失恋したはずなのに、エリート警察官僚の再会執愛が止まりません
 私は参列者の中に立つ拓実の姿を見つけると、そちらに向かってブーケを投げた。

「うぉっ、びっくりした!」
「あげる~! 早く恋人できるといいね!」
「……おぉ、サンキュ」

 私が笑いながら手を振っていると、隣に立つ貴一さんが苦笑した。

「……瑠衣もなかなか残酷なことをするね」

 そんな彼の言葉は、参列者からの祝いの嵐で耳に入ってこなかった。


 挙式披露宴を終えて、友人たちに挨拶をした私たちは、予約したホテルへと向かった。
 自宅に帰ると、貴一さんのためについ料理をし始めてしまう私を労うために、わざわざホテルを予約してくれたらしい。

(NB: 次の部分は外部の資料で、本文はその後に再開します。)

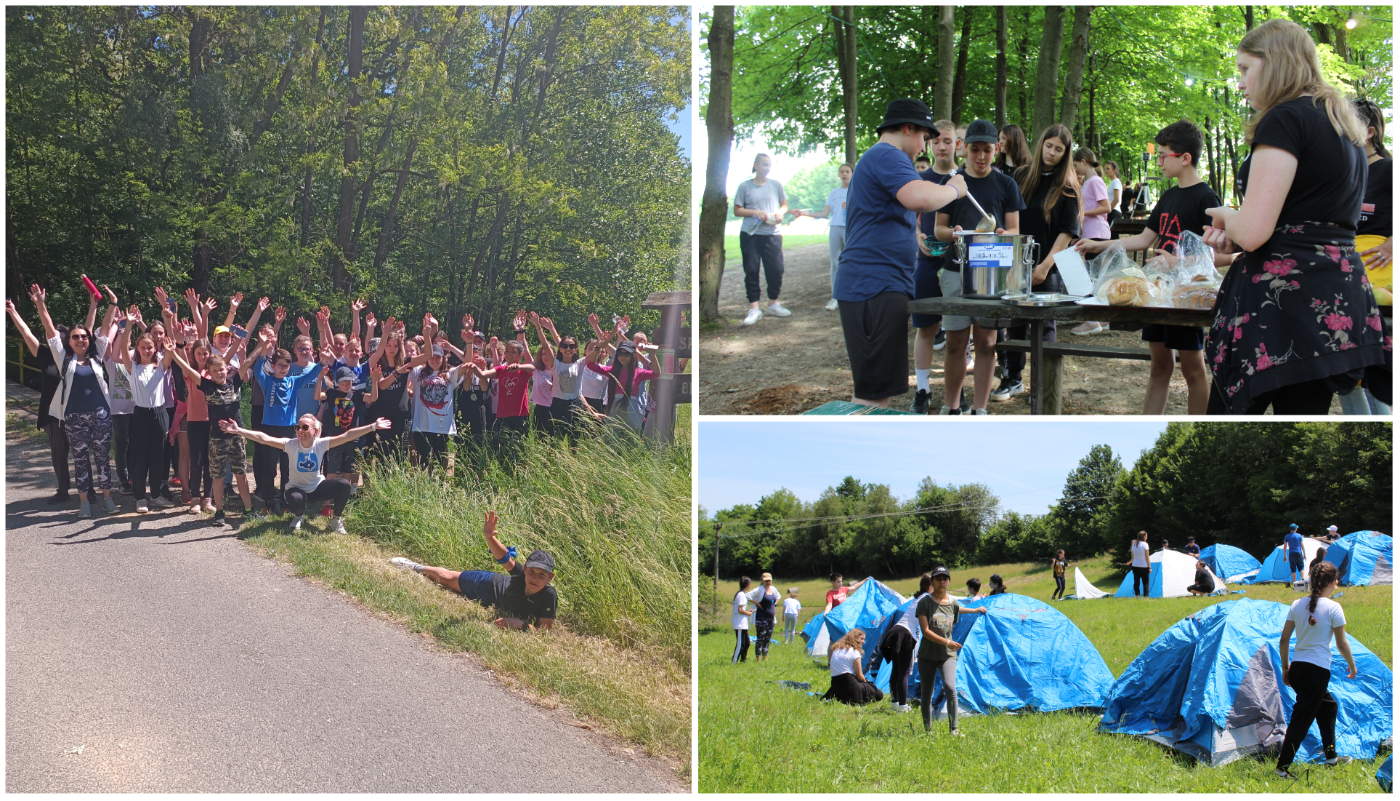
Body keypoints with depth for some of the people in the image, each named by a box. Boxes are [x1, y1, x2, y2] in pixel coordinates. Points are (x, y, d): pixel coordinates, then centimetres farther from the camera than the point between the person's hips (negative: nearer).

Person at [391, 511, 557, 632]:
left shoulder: (549, 596, -42)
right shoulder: (521, 575, -39)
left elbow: (545, 629, -38)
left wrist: (522, 624, -54)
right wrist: (489, 537, -69)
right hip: (494, 585, -1)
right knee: (446, 577, 21)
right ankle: (416, 568, 54)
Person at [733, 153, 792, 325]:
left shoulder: (775, 185, 9)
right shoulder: (745, 186, 2)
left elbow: (784, 205, 17)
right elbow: (737, 210, 2)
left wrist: (780, 212, -6)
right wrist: (754, 212, -13)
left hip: (772, 234, 2)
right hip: (750, 234, -2)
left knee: (776, 269, 0)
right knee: (751, 270, -2)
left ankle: (773, 304, 17)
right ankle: (754, 308, 3)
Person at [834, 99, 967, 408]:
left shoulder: (874, 158, 24)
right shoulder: (888, 156, -11)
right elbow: (920, 198, -29)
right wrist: (953, 188, -11)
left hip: (865, 286, 11)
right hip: (877, 287, -11)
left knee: (868, 388, 15)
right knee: (874, 393, -13)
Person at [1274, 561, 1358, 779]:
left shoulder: (1297, 605, 6)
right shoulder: (1333, 608, -8)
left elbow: (1283, 640, 8)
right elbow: (1342, 644, -3)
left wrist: (1285, 667, 18)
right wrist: (1352, 665, 14)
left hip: (1297, 668, 6)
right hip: (1318, 669, -6)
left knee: (1327, 705, 27)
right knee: (1302, 719, -3)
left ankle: (1331, 757, 35)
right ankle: (1282, 767, -5)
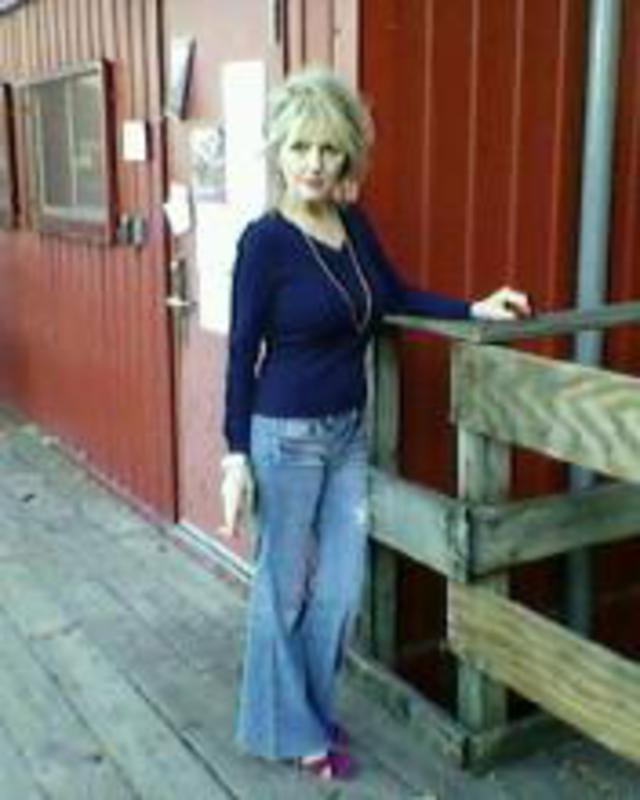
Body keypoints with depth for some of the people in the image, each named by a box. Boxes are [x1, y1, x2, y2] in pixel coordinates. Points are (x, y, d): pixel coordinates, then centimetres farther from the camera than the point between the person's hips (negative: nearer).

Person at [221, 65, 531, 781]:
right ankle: (287, 729, 27)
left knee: (341, 586, 13)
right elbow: (242, 352, -12)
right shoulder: (265, 240, -15)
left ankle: (310, 712, 34)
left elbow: (397, 298, 17)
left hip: (349, 432, 7)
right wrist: (236, 455, -12)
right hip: (286, 435, -6)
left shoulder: (355, 225, 3)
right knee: (284, 586, 8)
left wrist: (476, 309, 6)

 披露宴ではとてもじゃないが食事をする余裕はなかった。
 緊張していたからか空腹も感じずに済んだが、二十一時を過ぎているというのに、今頃になってきゅるきゅるとお腹が鳴る。

「なにか頼もうか?」
「うん。ダイエット頑張ったから、今日からがっつり食べたい!」

 貴一さんがベッドに腰かけ、ルームサービスのメニューを広げながら言った。
 私も彼の隣に座り、メニューを覗き込む。

「ははっ、たしかに痩せたよね。腕も腰も細くなった」

 私の二の腕に触れている貴一さんは、やや残念そうだ。
 細くなった腰をするりと撫でられて、引き寄せられる。私はドキドキしながら、貴一さんの肩にもたれかかった。

「そうなの。三キロも落としたんだから。おもにこの辺が変わったと思わない?」
「うん、本当だね」

 私がお腹の肉を摘まむと、彼の手が重ねられた。
 二人で暮らして一年経っているのに、こうして近くにいるだけで私の胸は高鳴るし、近づけば近づくだけ触れたくなる。